Marginal likelihood: Cosmos — All that is, or was, or ever will be

Marginal likelihood

cosmos 25th June 2019 at 10:46pm

aka Bayesian evidence

https://www.wikiwand.com/en/Marginal_likelihood

It's the denominator in Bayes' theorem

$P(b) = \sum_{a\in A} P(b|a) P(a)$ , where $P(a)$ is the Prior and $P(b|a)$ is the likelihood.

When $a\in A$ belongs to a finite set, the sum is in general straight forward compute. If $a$ belongs to a a continuous space (like some manifold, or subset of $R$ ), then the sum becomes an integral, and it may not have a simple analytical form.

A simple Monte Carlo approximation of the integral may work, but is only feasible if $A$ is low dimensional, because in high dimensions there are many distinct parts of the space $A$ where the integrand is different and can't be reconstructed accurately from its neughbouring values (Curse of dimensionality).

So if $P(b) = \int_{A}P(b|a) P(a) da$ , where $da$ is the volume element of $A$ .

Then if we sampled $N$ $a$ s in uniformly from $A$ and computed $\frac{1}{N} \sum_a P(b|a) P(a)$ , then this would approximate $\frac{1}{V(A)} \int_{A}P(b|a) P(a) da$ . But doing this has the problem of curse of dimensionality which we described.

But we are wasting a lot of samples in regions where either $P(a)$ or $P(b|a)$ is small. A more clever way is to sample $a \sim P(a)$ , and then compute the empirical average

$\frac{1}{N} \sum_a P(b|a)$

which will approximate its expected value under $P(a)$ , which is $P(b)$ .

We are now not sampling from regions with low $P(a)$ , but we are still sampling from regions with low likelihood $P(b|a)$ value. But if we instead sampled from the posterior $P(a|b) = P(b|a)P(a)/P(b)$ (Bayes' theorem)? so that we don't sample from regions with low $P(b|a)$ either!?

Well duh, we can't compute the posterior, because we don't have $P(b)$ , that's the very thing we wanted to compute in the first place u dumbfucc; chicken and egg moch m8?

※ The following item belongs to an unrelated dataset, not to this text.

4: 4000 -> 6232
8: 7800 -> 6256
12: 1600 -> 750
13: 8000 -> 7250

Guess wot m8, u don't need to nkow $P(b)$ to sample from posterior, u can use Markov chain Monte Carlo (MCMC).

How can we express the marginal likelihood $P(b)$ using samples $a$ from the posterior? Here is one way:

$\sum_{a\in A} \frac{1}{P(b|a)}\frac{P(b|a)P(a)}{P(b)} = \sum_a P(a) \frac{1}{P(b)} = \frac{1}{P(b)}$

The estimate is known as the hamonic mean estimate:

$\hat{P(b)} = \frac{1}{\frac{1}{N}\sum_a \frac{1}{P(b|a)}}$

This is literally THE WORST Monte Carlo estimate everr. See this: https://radfordneal.wordpress.com/2008/08/17/the-harmonic-mean-of-the-likelihood-worst-monte-carlo-method-ever/, intutition can be seen as follows: the terms that contribute significantly to the sum come from regions in $A$ with large prior prob $P(a)$ , but the samples are from regions with large posterior prob $P(a|b)$ , and so we may need to wait a humongous time to get samples from places with high prior but very low posterior probability.

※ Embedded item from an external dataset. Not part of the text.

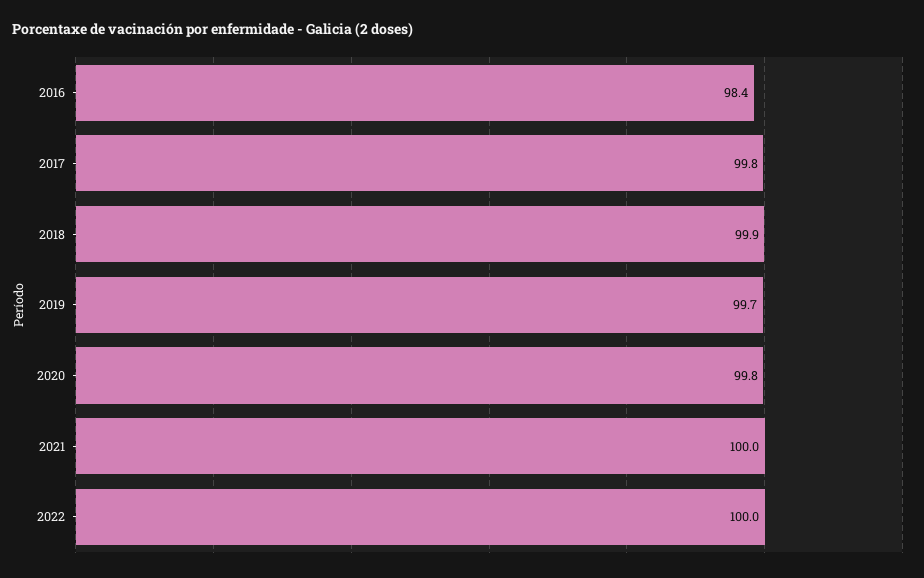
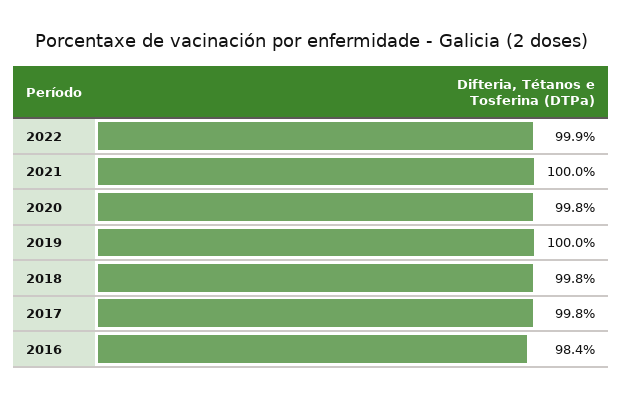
2018: 99.9 -> 99.8
2019: 99.7 -> 100
2022: 100 -> 99.9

What alternatives are there? See https://stats.stackexchange.com/questions/209810/computation-of-the-marginal-likelihood-from-mcmc-samples

Instead consider $\int_{A} \frac{1}{P(b|a)P(a)}\frac{P(b|a)P(a)}{P(b)} da = \frac{1}{P(b)} V(A)$ , but actually we don't need to integrate over the whole of A, the identity holds for any region $A' \subseteq A$ . Therefore we can choose the region cleverly. We want parts of $A$ that contribute to the sum to be sampled significantly. So let's choose $A'$ to be a region which is all of high posterior probability. This is called a high probability density (HPD) region of the posterior!